**Passage given**.
* start *

Interestingly, both sides of the argument have some force, or at least they would have if either set of ideologues were in a position to offer alternative solutions that promised real success. Unfortunately, though, what schools are nowadays being asked to do is to somehow provide an antidote to the breakdown of social and economic cohesion within British society and within the globalising economy, in between getting on with providing a conventional education. During her radio interview Ms Kelly declared that the Department for Education "had responsibility for parenting". Her interlocutor did not even pick her up on her ludicrous inflation of departmental responsibilities already burdensome enough.
Often, in reality, the impossible task of providing some imagined substitute for perfect parenting at school is covered up with the wielding of the "all shall have prizes" mentality, which seeks to shield children from the disquieting fact that they have varying skills and abilities.
Corrosively, this inevitably means approaching pupils in a dishonest way, treating them as if Britain is full of honesty respected and virtuosity rewarded, when even very young pupils can see instead that their society is highly competitive and that people like them and their families tend not to figure in the billboards all around that advertise above all other products, happy, shiny, aspirational Britain.
In other words, failing schools are often simply failing at something no school should be expected to succeed at - they're failing at fooling their children into believing their society is something that it isn't, and that within it they can be something that they aren't.
Failing schools, after all, are usually merely tableaux vivants, with pupils taking out the resentments of their community on the only members of the middle class they closely encounter - their teachers. Funnily enough, middle-class parents tend not to wish for their own children to share in such pillory, and opt instead for private, "out-of-borough", or religious education. Equally, for many deprived children, the local school is every bit as miserable an experience. Bringing in the police to coerce unwilling children into school has been a waste of money. Why would it not be? Parenting is the job of the Home Office no more than it is the job of the education department.
Tony Blair may now have admitted that for the poorest parents, educational choice is not an option, and that therefore schools are part of the problem with social cohesion rather than part of the solution. But his belated grasp of the obvious is not necessarily going to help, especially when his unabated faith in city academies suggests that he still believes that state education's woes derive primarily from within imperfect institutions rather than from wider social difficulties.

* end *

**Items listed in a dataset**.
* start *

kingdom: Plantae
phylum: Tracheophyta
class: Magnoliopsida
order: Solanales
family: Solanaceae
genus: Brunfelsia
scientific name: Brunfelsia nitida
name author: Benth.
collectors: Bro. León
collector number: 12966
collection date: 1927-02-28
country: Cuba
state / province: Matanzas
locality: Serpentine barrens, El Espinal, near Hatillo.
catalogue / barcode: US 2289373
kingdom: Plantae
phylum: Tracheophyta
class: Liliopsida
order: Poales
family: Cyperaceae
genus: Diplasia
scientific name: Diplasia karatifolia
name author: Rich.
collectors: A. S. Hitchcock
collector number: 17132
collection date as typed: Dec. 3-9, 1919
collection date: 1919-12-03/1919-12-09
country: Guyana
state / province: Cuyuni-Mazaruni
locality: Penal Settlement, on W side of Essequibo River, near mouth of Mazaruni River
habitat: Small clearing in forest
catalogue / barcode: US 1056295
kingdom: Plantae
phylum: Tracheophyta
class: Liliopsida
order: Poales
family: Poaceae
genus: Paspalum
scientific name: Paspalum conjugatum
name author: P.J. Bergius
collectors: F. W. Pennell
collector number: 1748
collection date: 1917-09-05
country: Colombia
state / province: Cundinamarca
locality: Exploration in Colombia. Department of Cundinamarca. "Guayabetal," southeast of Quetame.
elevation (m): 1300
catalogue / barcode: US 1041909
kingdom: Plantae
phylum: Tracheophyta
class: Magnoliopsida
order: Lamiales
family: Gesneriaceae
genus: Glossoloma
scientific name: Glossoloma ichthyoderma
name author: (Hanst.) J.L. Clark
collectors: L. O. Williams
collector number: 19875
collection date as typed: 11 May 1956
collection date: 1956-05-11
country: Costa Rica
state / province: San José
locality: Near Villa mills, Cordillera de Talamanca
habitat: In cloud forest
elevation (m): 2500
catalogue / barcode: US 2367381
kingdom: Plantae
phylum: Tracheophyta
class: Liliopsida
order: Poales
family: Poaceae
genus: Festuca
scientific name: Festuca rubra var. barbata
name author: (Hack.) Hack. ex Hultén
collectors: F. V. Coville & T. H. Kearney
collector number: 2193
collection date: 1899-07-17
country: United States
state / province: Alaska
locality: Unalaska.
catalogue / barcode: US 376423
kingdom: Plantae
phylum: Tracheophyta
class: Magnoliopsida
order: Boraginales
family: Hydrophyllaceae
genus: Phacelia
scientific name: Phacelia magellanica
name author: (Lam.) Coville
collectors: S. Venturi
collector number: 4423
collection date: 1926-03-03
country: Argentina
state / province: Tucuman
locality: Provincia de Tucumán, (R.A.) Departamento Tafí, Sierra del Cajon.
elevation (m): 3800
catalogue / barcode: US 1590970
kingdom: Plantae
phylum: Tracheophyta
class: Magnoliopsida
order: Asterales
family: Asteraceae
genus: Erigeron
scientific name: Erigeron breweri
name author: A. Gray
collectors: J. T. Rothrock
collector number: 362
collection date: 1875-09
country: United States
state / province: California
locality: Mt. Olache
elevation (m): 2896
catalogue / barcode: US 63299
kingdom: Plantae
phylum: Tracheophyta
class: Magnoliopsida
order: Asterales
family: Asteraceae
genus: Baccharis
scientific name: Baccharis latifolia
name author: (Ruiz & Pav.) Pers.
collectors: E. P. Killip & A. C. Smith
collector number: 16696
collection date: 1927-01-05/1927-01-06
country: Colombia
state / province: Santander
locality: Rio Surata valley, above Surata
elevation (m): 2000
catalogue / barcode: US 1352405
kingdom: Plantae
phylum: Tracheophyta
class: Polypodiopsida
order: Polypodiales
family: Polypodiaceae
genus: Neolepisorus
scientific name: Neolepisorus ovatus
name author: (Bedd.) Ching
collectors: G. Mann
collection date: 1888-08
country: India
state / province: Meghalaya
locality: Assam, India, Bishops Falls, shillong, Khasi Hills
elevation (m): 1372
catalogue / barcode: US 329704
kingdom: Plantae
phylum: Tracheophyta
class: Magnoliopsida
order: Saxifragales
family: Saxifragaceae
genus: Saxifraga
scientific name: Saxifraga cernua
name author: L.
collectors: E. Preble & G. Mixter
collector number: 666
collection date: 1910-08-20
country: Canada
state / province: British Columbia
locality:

* end *

**Stated problem 1**.
Answer these questions from the commentary on British schools:
(a) Which department did Ms Kelly say "had responsibility for parenting"?
(b) On whom do pupils in failing schools take out the resentments of their community?
(c) In what does Tony Blair keep an unabated faith?
**Stated problem 2**.
In the records, change "collector number" to "collection number" in the lines from the one with "catalogue / barcode: US 2289373" to the one with "state / province: Cundinamarca". Give back only those lines, with nothing else altered.
The text and the records have no connection to each other.

**Task response 1**.
(a) The Department for Education
(b) Their teachers
(c) City academies

**Task response 2**.
catalogue / barcode: US 2289373
kingdom: Plantae
phylum: Tracheophyta
class: Liliopsida
order: Poales
family: Cyperaceae
genus: Diplasia
scientific name: Diplasia karatifolia
name author: Rich.
collectors: A. S. Hitchcock
collection number: 17132
collection date as typed: Dec. 3-9, 1919
collection date: 1919-12-03/1919-12-09
country: Guyana
state / province: Cuyuni-Mazaruni
locality: Penal Settlement, on W side of Essequibo River, near mouth of Mazaruni River
habitat: Small clearing in forest
catalogue / barcode: US 1056295
kingdom: Plantae
phylum: Tracheophyta
class: Liliopsida
order: Poales
family: Poaceae
genus: Paspalum
scientific name: Paspalum conjugatum
name author: P.J. Bergius
collectors: F. W. Pennell
collection number: 1748
collection date: 1917-09-05
country: Colombia
state / province: Cundinamarca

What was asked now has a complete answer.